Hacker News new | ask | show | jobs
by snnn 783 days ago
Man, if English is the only human language in this world, who would need UTF-8? The other encodings exist because they are more efficient for the other languages. Especially, for the Chinese, Japanese, and Korean languages. UTF-8 takes 50% more space than the alternatives. To bad modern Linux systems only support UTF-8 locales.
2 comments

> To bad modern Linux systems only support UTF-8 locales.

Do they? On my system:

    $ grep _ /etc/locale.gen | grep -v UTF-8 | wc -l
    183
That's 183 non-UTF-8 locales that are available on my system. OK, I don't have any non-UTF-8 locales currently configured for use, but I don't have to install anything extra for them to be available. Just uncomment some configuration lines and re-run `locale-gen`.

https://manpages.debian.org/bookworm/locales/locale-gen.8.en...

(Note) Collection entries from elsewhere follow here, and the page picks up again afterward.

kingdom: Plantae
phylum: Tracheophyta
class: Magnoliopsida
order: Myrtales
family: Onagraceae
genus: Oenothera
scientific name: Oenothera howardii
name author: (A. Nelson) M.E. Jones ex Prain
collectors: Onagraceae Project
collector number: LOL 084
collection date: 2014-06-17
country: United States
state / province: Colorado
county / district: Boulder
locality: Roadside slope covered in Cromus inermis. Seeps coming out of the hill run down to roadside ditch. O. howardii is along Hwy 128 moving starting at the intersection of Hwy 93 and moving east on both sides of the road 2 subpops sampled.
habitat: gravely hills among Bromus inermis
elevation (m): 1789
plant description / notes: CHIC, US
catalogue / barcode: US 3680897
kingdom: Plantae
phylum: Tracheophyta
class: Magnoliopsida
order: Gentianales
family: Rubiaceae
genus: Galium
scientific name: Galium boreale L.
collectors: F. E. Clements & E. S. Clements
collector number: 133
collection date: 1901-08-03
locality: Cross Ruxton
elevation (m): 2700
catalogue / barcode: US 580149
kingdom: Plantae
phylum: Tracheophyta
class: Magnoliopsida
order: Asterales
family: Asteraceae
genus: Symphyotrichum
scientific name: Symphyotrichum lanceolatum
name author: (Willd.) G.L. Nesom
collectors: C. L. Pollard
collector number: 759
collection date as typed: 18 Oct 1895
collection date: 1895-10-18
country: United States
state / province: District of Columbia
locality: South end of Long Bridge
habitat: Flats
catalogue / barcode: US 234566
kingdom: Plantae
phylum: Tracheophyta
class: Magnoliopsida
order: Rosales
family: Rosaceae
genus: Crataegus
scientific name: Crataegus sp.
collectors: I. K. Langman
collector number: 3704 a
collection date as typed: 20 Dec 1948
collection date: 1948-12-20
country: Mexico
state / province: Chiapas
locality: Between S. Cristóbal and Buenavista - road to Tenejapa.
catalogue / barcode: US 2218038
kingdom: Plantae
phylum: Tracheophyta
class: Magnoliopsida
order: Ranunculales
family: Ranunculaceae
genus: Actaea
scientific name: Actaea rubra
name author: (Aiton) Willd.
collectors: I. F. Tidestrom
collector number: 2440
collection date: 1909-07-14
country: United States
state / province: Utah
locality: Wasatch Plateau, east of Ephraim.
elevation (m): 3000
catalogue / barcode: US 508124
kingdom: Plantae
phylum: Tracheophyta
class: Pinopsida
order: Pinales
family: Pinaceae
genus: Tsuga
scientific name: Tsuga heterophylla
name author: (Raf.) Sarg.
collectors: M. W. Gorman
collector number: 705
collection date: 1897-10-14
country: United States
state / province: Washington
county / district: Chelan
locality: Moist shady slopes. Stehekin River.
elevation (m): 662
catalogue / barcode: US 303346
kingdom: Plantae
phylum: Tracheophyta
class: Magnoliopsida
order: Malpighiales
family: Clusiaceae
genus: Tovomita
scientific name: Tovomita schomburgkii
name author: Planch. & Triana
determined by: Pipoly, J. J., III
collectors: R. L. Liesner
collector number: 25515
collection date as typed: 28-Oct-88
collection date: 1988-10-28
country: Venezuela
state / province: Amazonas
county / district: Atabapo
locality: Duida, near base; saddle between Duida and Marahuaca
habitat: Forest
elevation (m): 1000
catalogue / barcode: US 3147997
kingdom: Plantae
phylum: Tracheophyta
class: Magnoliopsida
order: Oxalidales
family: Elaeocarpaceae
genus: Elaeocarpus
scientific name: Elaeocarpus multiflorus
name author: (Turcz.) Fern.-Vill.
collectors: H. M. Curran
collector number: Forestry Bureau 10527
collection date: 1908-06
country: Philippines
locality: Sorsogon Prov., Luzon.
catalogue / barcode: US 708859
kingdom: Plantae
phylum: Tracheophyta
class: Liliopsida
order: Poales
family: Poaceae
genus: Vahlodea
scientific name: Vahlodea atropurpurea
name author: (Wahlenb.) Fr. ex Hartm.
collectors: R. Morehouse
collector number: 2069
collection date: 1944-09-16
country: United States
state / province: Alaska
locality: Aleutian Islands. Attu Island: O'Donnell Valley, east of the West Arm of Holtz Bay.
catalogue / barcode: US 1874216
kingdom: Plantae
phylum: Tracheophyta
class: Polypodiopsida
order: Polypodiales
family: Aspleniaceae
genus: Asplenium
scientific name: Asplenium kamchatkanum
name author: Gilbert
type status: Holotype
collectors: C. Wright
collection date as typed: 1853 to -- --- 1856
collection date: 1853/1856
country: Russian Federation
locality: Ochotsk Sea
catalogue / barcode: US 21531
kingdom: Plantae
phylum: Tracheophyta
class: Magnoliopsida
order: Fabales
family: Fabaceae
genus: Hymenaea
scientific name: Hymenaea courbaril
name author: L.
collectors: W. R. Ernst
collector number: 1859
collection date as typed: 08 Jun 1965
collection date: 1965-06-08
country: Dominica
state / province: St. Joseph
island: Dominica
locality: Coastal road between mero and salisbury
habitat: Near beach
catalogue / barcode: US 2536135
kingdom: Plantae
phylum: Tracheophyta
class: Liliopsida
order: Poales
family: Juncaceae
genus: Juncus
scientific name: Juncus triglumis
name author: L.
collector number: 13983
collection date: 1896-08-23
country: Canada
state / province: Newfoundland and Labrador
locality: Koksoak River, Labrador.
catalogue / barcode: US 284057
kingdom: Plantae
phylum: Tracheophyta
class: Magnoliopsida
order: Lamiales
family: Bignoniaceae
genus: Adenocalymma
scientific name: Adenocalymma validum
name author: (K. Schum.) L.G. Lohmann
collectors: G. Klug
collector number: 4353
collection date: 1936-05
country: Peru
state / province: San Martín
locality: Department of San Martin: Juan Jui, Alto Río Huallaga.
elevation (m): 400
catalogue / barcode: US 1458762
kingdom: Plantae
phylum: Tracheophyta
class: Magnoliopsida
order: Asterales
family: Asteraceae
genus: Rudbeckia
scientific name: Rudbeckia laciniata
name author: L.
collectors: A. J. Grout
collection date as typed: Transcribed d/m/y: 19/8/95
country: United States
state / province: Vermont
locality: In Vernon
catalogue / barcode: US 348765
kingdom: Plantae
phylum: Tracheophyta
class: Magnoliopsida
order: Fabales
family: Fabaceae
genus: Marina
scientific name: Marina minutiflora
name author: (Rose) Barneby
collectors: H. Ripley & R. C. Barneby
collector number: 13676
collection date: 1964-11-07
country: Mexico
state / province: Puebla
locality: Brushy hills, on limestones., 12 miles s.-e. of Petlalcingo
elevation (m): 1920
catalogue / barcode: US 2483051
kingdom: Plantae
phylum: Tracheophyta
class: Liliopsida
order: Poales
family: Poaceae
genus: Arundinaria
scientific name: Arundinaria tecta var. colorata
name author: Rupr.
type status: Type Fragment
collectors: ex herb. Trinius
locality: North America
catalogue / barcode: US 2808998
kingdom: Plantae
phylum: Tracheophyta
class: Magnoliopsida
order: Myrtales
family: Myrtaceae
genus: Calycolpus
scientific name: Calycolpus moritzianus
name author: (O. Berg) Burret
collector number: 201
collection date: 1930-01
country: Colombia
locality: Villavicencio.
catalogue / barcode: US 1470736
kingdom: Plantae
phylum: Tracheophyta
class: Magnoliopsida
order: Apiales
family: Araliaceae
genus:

But the reality is: most glibc functions like `dirname` could not handle non UTF-8 encodings, because some encodings (like GBK) have overlaps with ASCII, which means when you search an ASCII char(like '\') in a char array, you may accidentally hit a half of a non-English character. Therefore, people in Asia usually do not use the non UTF-8 locales.
Why would you search for an ASCII char like '\', in a char array containing non-ASCII-based text, on a system with a non-ASCII-based locale?
Because that's how "dirname(3)" is implemented in glibc, except it searches '/' instead of '\'. Here all character encodings share the same code.
But the byte '/' can never be part of any filename/dirname under a UNIX filesystem. Which kinda sucks generally for anyone wanting to use a charset like that, but doesn't it also mean that should never be a problem for `dirname()`?

I'm struggling to imagine how this failure would manifest. Can you give an example of how dirname() would fail? What combination of existing file/directory name, and usage of that function, would not work as expected?

Edit: I'm also a bit confused how this counts as being a problem for "modern Linux systems" - wouldn't it have always been a problem for all Unix-based OSs?

The other encodings mostly exist for historical reasons; efficiency is just not a huge factor in 2024.